**TASK PROMPT:** Copy out all the lines of the data precisely, omitting any pictures.

**RECORDS SUPPLIED:**
----

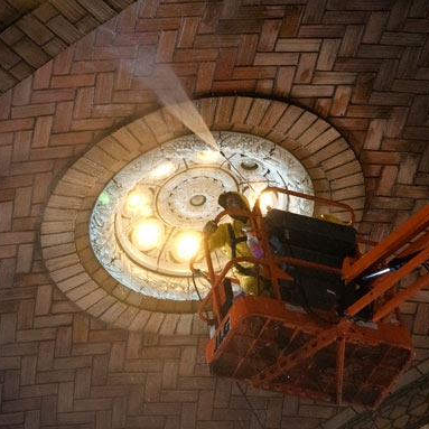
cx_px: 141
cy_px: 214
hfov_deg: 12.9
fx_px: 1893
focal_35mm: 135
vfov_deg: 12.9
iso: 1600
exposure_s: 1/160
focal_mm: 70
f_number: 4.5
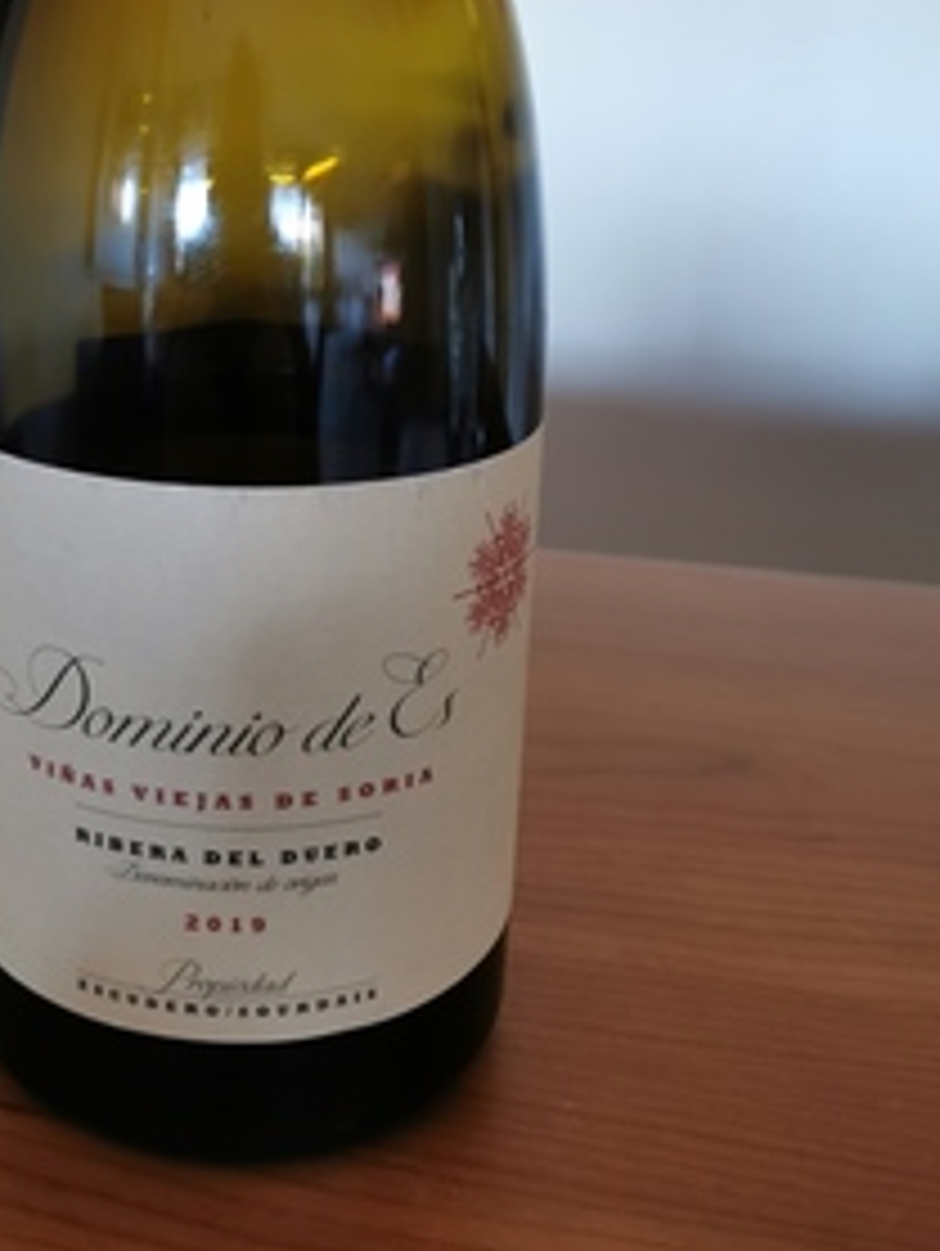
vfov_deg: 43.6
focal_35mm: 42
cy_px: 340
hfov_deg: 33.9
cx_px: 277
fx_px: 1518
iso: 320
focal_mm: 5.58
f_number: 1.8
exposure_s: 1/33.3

----

**COMPLETED TASK:**
cx_px: 141
cy_px: 214
hfov_deg: 12.9
fx_px: 1893
focal_35mm: 135
vfov_deg: 12.9
iso: 1600
exposure_s: 1/160
focal_mm: 70
f_number: 4.5
vfov_deg: 43.6
focal_35mm: 42
cy_px: 340
hfov_deg: 33.9
cx_px: 277
fx_px: 1518
iso: 320
focal_mm: 5.58
f_number: 1.8
exposure_s: 1/33.3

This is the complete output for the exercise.